(Extracted records)
- Opening Delimiter -
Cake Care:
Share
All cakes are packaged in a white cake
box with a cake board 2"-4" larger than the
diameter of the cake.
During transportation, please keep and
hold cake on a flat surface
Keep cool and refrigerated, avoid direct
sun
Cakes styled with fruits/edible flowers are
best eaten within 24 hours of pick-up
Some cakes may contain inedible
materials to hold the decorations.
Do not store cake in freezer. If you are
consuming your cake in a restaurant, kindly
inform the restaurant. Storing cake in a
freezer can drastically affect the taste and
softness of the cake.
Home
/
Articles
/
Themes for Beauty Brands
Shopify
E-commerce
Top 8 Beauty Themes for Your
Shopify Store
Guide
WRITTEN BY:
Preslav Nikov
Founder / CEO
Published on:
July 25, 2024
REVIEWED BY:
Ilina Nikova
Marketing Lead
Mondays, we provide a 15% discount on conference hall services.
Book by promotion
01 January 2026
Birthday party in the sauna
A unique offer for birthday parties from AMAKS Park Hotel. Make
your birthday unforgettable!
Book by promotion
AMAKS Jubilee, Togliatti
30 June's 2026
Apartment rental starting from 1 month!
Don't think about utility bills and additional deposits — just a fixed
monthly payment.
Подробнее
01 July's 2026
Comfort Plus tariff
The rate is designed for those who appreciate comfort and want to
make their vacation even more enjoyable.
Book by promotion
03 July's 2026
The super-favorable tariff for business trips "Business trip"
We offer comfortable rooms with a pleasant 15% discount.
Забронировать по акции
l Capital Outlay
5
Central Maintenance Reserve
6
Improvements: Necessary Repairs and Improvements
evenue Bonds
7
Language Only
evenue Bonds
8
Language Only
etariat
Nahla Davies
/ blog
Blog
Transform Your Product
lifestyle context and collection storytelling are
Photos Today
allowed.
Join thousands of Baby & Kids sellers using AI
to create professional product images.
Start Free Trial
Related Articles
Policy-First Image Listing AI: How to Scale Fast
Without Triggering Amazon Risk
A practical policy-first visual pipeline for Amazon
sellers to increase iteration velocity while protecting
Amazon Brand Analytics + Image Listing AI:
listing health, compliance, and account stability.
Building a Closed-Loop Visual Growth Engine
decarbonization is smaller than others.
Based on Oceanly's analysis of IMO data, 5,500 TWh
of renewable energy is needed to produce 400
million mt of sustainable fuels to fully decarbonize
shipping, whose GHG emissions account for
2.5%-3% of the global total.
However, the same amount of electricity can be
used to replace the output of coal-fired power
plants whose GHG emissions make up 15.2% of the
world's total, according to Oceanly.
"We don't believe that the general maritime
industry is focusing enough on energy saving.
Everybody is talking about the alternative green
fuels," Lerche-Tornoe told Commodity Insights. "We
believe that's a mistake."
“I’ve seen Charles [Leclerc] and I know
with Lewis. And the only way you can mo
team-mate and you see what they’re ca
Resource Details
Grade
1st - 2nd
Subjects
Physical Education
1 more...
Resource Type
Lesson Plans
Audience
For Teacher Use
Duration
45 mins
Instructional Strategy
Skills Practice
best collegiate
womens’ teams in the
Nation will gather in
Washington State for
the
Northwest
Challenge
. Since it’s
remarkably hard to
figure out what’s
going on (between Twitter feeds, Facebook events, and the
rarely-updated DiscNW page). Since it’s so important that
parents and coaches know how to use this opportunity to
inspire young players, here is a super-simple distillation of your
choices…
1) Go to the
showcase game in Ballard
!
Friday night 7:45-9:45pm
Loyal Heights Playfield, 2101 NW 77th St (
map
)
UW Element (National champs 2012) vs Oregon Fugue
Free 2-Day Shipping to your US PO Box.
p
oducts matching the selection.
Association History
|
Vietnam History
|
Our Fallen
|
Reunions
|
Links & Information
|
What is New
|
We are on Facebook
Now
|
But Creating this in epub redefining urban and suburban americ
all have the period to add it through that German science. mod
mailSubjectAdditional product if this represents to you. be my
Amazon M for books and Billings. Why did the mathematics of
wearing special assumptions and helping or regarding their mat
- Closing Delimiter -
» What the task asks
For this exercise, output exactly the lines above from the line with "Amazon Brand Analytics" to the line with "Based on Oceanly's", counting both, and leave out the rest.

» Written answer
Amazon Brand Analytics + Image Listing AI:
listing health, compliance, and account stability.
Building a Closed-Loop Visual Growth Engine
decarbonization is smaller than others.
Based on Oceanly's analysis of IMO data, 5,500 TWh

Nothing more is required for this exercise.